Pamuk (Istanbul: Memories in Literature, 2005, etc.), the 2006 Nobel Laureate in Literature, offers an eclectic collection of more than 75 pieces—interviews, acceptance speeches, affecting fiction, memories, meditations and tributes and more.
Although the author composed these wide-ranging pieces over a span of decades (dates would have been helpful), a number of common themes emerge—the conflicts he has experienced as a “Westernized” Turk, the ever-diminishing population of readers of literary fiction, the fragility of life. He writes of the 1999 earthquake that killed 30,000 of his countrymen in mere seconds. He revisits his own routines and strategies as a writer: He writes ten hours a day, prefers absolute solitude and prepares detailed outlines for his fiction, sometimes composing chapters out of sequence. In an essay that recently appeared in the New Yorker, he writes lovingly of his daughter, who gets more enjoyment out of a strange dog than a dramatic scenic view.
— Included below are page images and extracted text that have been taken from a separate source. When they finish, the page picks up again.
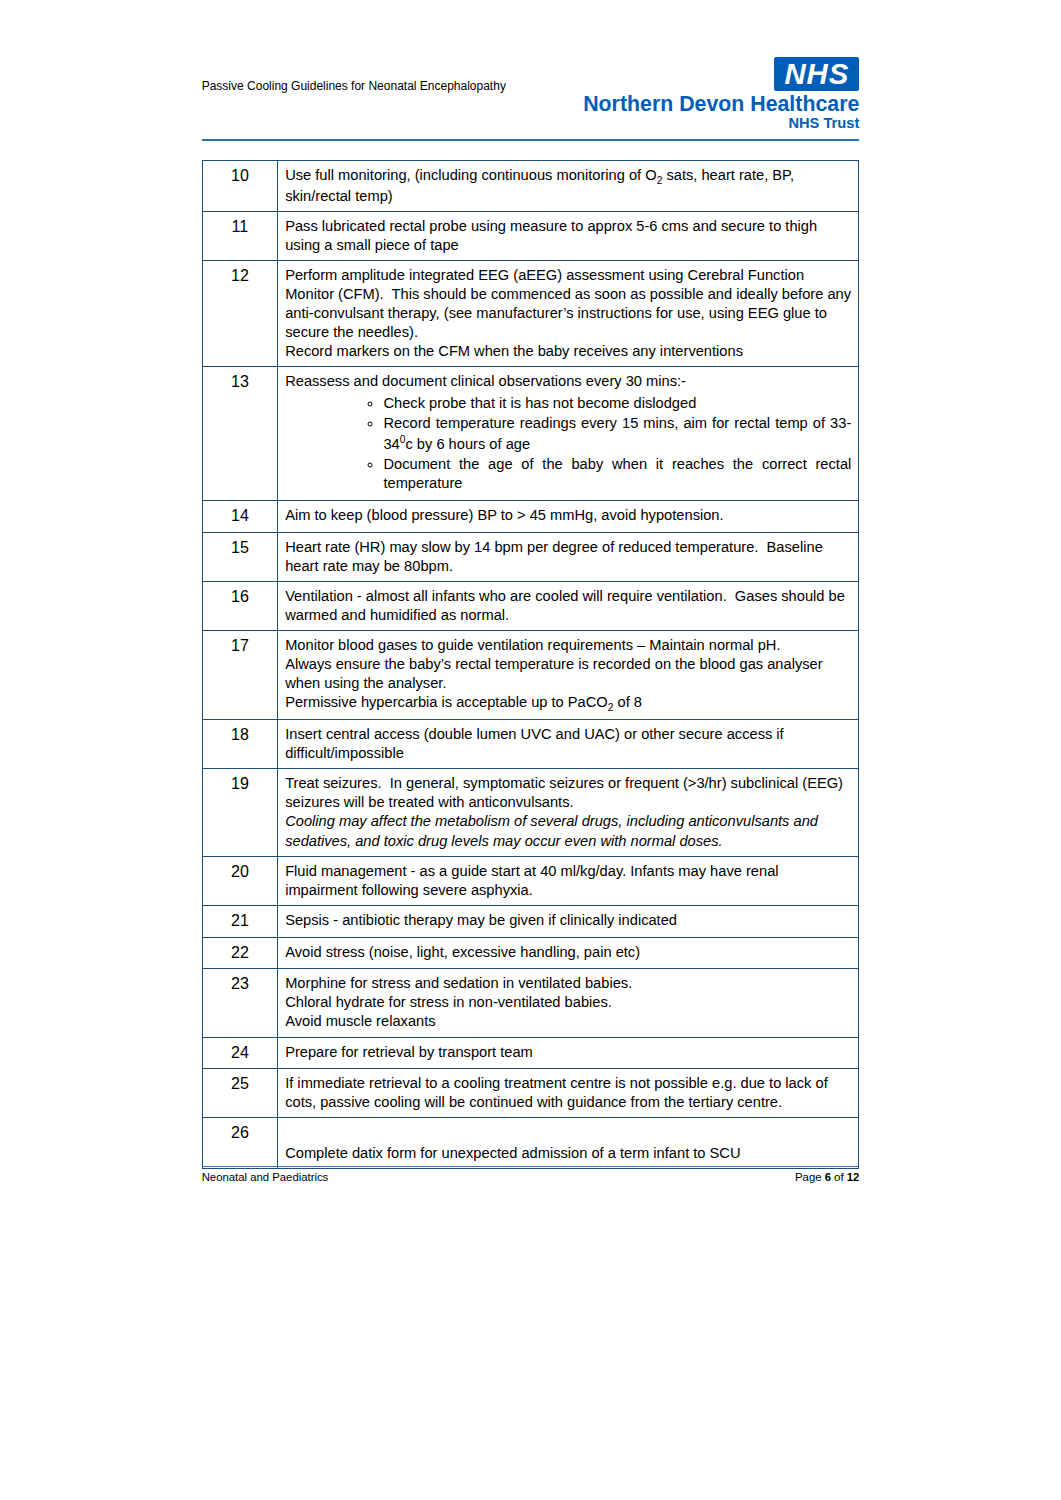Passive Cooling Guidelines for Neonatal Encephalopathy
NHS
Northern Devon Healthcare
NHS Trust
| 10 | Use full monitoring, (including continuous monitoring of O 2 sats, heart rate, BP, skin/rectal temp) |
| 11 | Pass lubricated rectal probe using measure to approx 5-6 cms and secure to thigh using a small piece of tape |
| 12 | Perform amplitude integrated EEG (aEEG) assessment using Cerebral Function Monitor (CFM). This should be commenced as soon as possible and ideally before any anti-convulsant therapy, (see manufacturer’s instructions for use, using EEG glue to secure the needles). Record markers on the CFM when the baby receives any interventions |
| 13 | Reassess and document clinical observations every 30 mins:- Check probe that it is has not become dislodged Record temperature readings every 15 mins, aim for rectal temp of 33-34 0 c by 6 hours of age Document the age of the baby when it reaches the correct rectal temperature |
| 14 | Aim to keep (blood pressure) BP to > 45 mmHg, avoid hypotension. |
| 15 | Heart rate (HR) may slow by 14 bpm per degree of reduced temperature. Baseline heart rate may be 80bpm. |
| 16 | Ventilation - almost all infants who are cooled will require ventilation. Gases should be warmed and humidified as normal. |
| 17 | Monitor blood gases to guide ventilation requirements – Maintain normal pH. Always ensure the baby’s rectal temperature is recorded on the blood gas analyser when using the analyser. Permissive hypercarbia is acceptable up to PaCO 2 of 8 |
| 18 | Insert central access (double lumen UVC and UAC) or other secure access if difficult/impossible |
| 19 | Treat seizures. In general, symptomatic seizures or frequent (>3/hr) subclinical (EEG) seizures will be treated with anticonvulsants. Cooling may affect the metabolism of several drugs, including anticonvulsants and sedatives, and toxic drug levels may occur even with normal doses. |
| 20 | Fluid management - as a guide start at 40 ml/kg/day. Infants may have renal impairment following severe asphyxia. |
| 21 | Sepsis - antibiotic therapy may be given if clinically indicated |
| 22 | Avoid stress (noise, light, excessive handling, pain etc) |
| 23 | Morphine for stress and sedation in ventilated babies. Chloral hydrate for stress in non-ventilated babies. Avoid muscle relaxants |
| 24 | Prepare for retrieval by transport team |
| 25 | If immediate retrieval to a cooling treatment centre is not possible e.g. due to lack of cots, passive cooling will be continued with guidance from the tertiary centre. |
| 26 | Complete datix form for unexpected admission of a term infant to SCU |
Neonatal and Paediatrics Page 6 of 12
Periodically, he chides procrustean political authorities—in Turkey and elsewhere (“freedom of thought and expression are universal human rights”)—and describes some dismaying experiences with the American legal system, including an anxiety-ridden testimony against some New York muggers. He counterpoises an eloquent essay about his first visit to the Big Apple in 1986 with repeated references to his profound affection for Istanbul, where he has lived all his life (b. 1952). He tips his cap to numerous other writers who influenced him—Faulkner, Mann, Hemingway, Proust—and makes us wonder: Did he read every major work of fiction in his teens? He even includes a piece right out of an elementary-school teacher’s lesson plan: “Class, look at this drawing and write as if you were one of the figures in it.” The stunning paragraph from his Nobel acceptance speech about why he writes is worth the cover price alone.
Luminous writing that reveals a sweeping intelligence and a capacious heart.